7. Check Change History After Every Session

Make it a habit to check Tools & Settings → Change History in Google Ads after any session where you've applied changes. It's a 30-second check that gives you a complete audit log of everything modified and when.

What to Do Next

You now have Claude Code connected directly to your Google Ads account with proper guardrails in place. The setup is done — from here, everything happens through conversation.

A good first task is a search term audit. Ask Claude to pull your search term report for the last 30 days, flag anything irrelevant that received clicks, and draft a negative keyword list. It's the kind of analysis that normally takes an hour or more per campaign, and Claude can do it in minutes across every campaign in your account.

From there, you can start exploring what else the integration makes possible — cross-account performance comparisons, keyword-level bid analysis, automated Google Ads scripts, or custom reports built exactly the way you want them. If you can describe it, Claude can usually build it.

Frequently Asked Questions

Do I need to be technical to use Google Ads with Claude Code? No. The setup requires following steps carefully, but Claude Code handles all the actual coding. You just describe what you want in plain English.

Is it safe? Can Claude make changes to my account? By default, Claude Code will always show you what it's about to do and ask for your approval before making any changes. With the guardrails above in place — read-only credentials for analysis, a CLAUDE.md confirmation rule, and dry-run mode on scripts — the risk is very low. Nothing touches your live account without you explicitly saying yes.

Does this work for agencies with multiple client accounts? Yes — connect your MCC account once and Claude has access to all client accounts underneath it.

What happens if I hit the API quota limit? Claude will return an error saying the API is temporarily unavailable. Nothing breaks — you just wait until the 24-hour window resets. You can raise the limit in Google Cloud Console at any time.

Should I be worried about credential security? The main risk is credentials being stored on your machine. The guardrails above — locked file permissions and internal-only OAuth — significantly reduce this risk. Never paste your credentials into other apps, share screenshots containing them, or commit them to a code repository. If you ever think they've been compromised, revoke them immediately in Google Cloud Console and regenerate.

What kinds of tasks can Claude Code handle once it's connected to Google Ads? Pretty much anything you'd normally do manually in the Google Ads interface or with scripts. Common examples: analysing search term reports to find wasted spend, comparing performance across campaigns or accounts over custom date ranges, identifying underperforming ad groups, generating Google Ads scripts for automated rules, pulling keyword-level data for bid analysis, and building custom reports that would normally require a third-party tool. If you can describe what you want in plain English, Claude can usually write the API query to get it done.
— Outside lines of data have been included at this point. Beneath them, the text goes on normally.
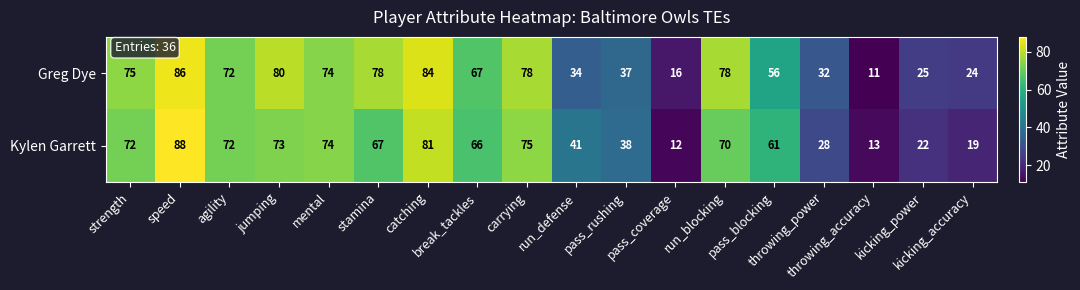

Between mental and pass_rushing, which series saw the biggest shift?

Greg Dye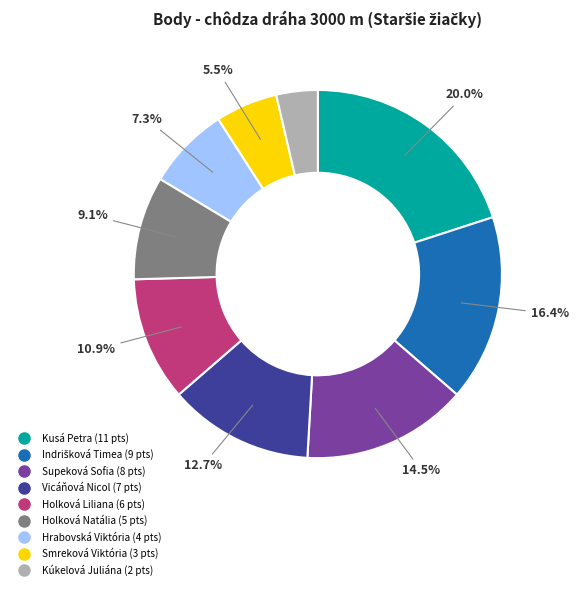

Between Supeková Sofia and Smreková Viktória, which is larger?

Supeková Sofia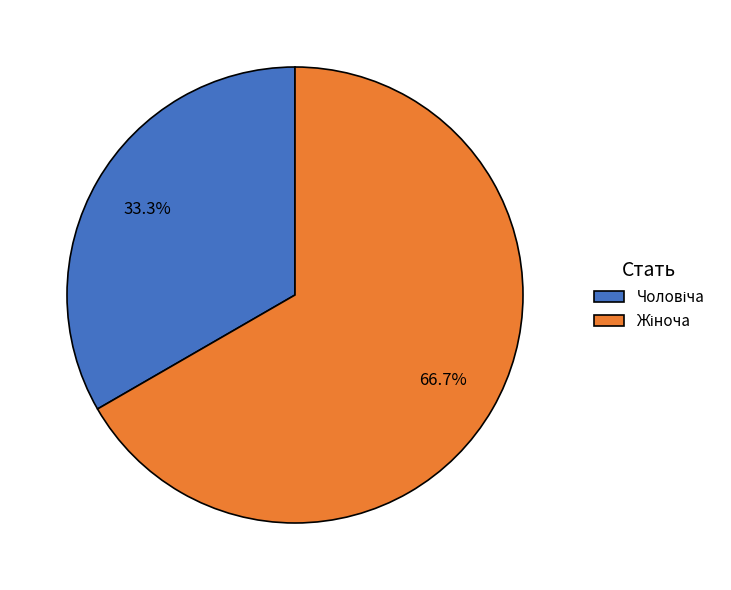

Is there any slice that represents more than half of the pie?

Yes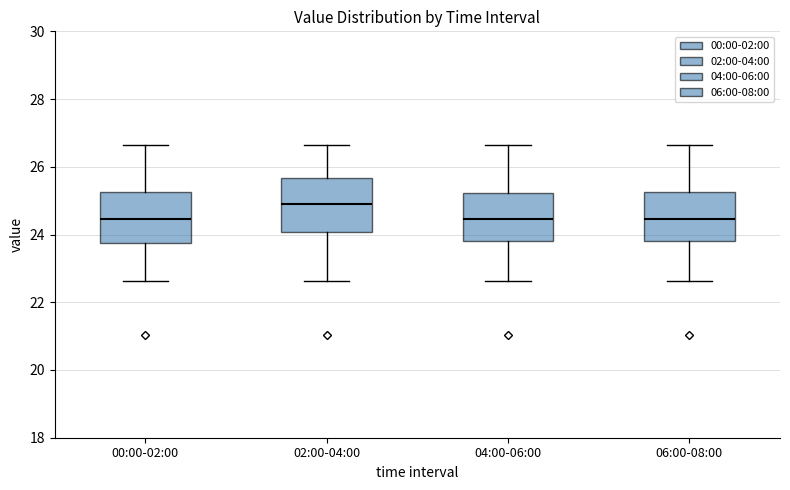

Reading left to right, transcribe this box plot: for each box, give where its median line is, the range the box spans, and where its two whiskers end, as read against the y-axis. The values are not printed on the chart, so give them approximately, as read against the axis.

00:00-02:00: median 24.4, box 23.8 to 25.2, whiskers 22.6 to 26.6
02:00-04:00: median 25.0, box 24.0 to 25.6, whiskers 22.6 to 26.6
04:00-06:00: median 24.4, box 23.8 to 25.2, whiskers 22.6 to 26.6
06:00-08:00: median 24.4, box 23.8 to 25.2, whiskers 22.6 to 26.6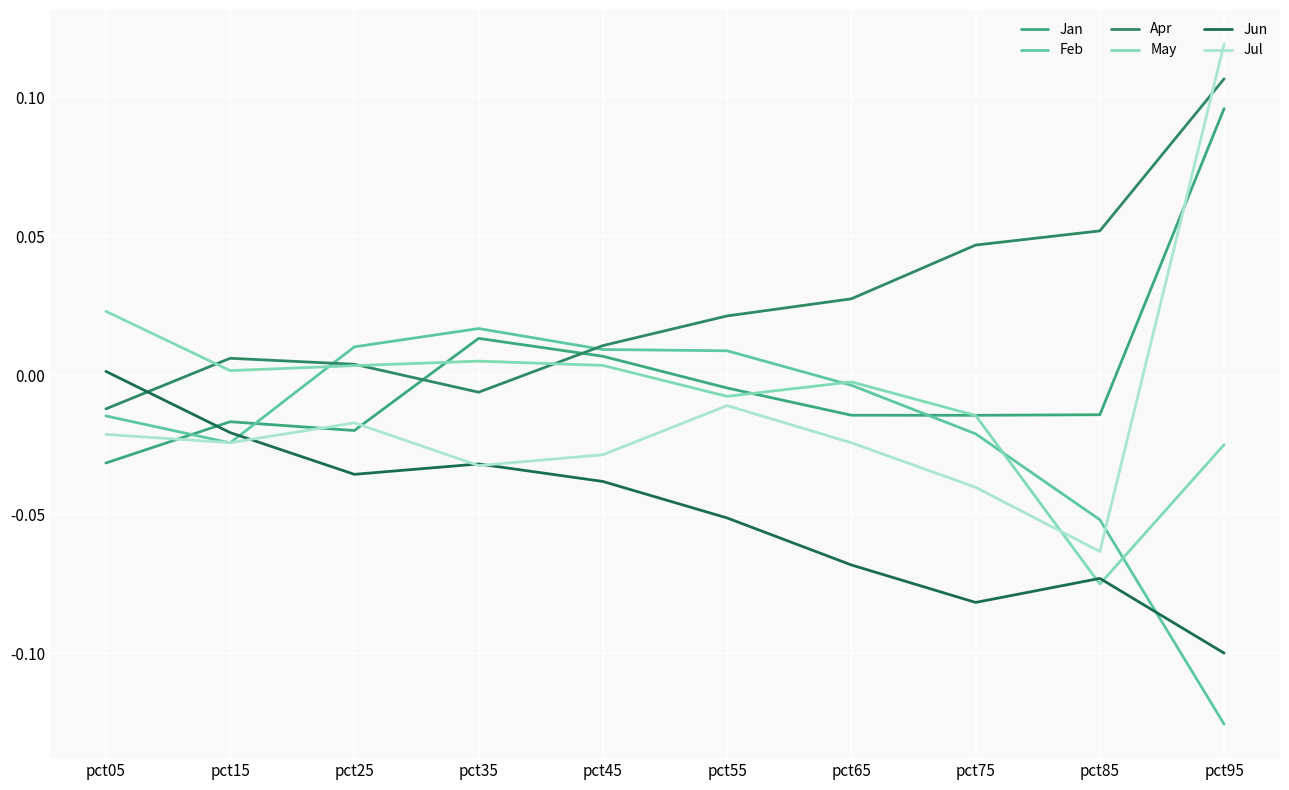

Is the value of May at pct75 greater than the value of Apr at pct45?

No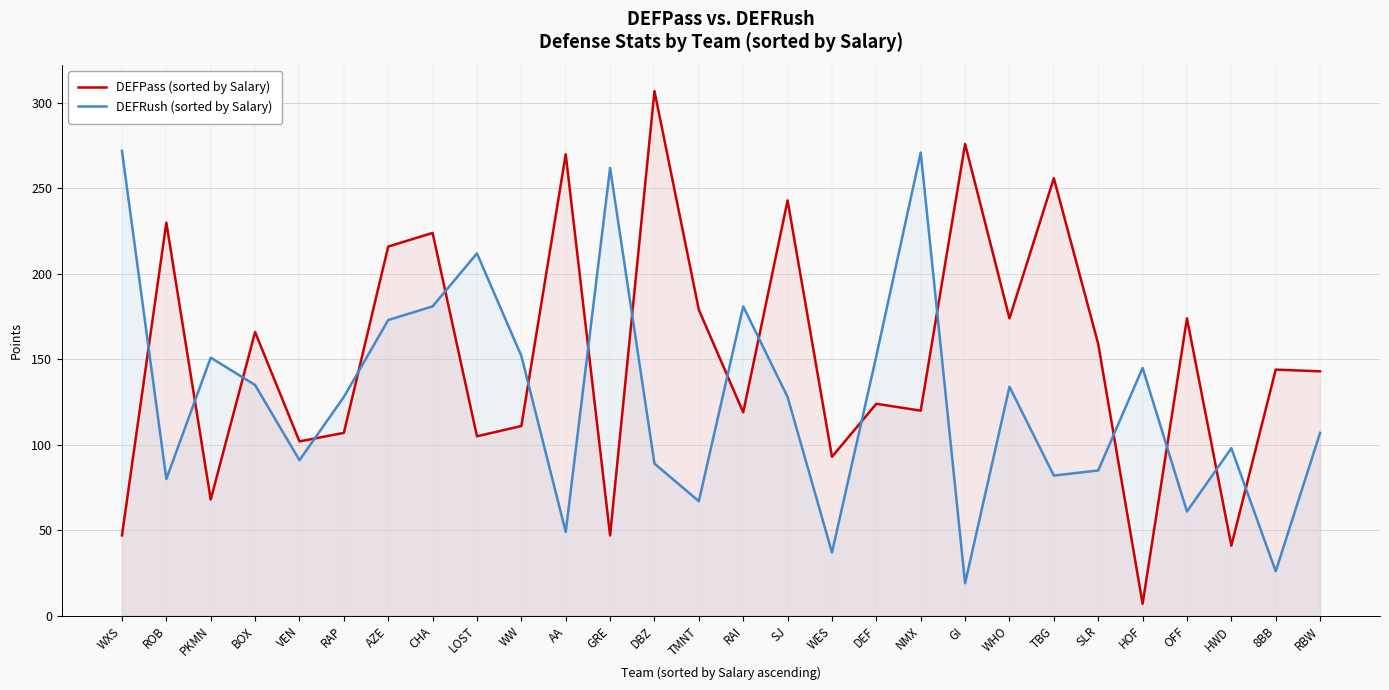

Rank the series at 8BB from lowest to highest value.

DEFRush (sorted by Salary), DEFPass (sorted by Salary)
How do I relaunch Claude Code after I have closed it? Open your terminal, navigate to the project folder you created in Step 2, and type claude. If you set up the shortcut alias in Step 2, you can launch it with a single command instead. Your credentials, CLAUDE.md rules, and project files will all still be in place.

How much does connecting Google Ads to Claude Code cost? The Google Ads API is free to use. You'll need a Claude subscription that includes Claude Code access - Pro ($20/month), Max ($100/month), or Team ($30/month per seat). Beyond that, there are no additional tools or subscriptions required. Everything in this guide uses free, open-source libraries and Google's own APIs.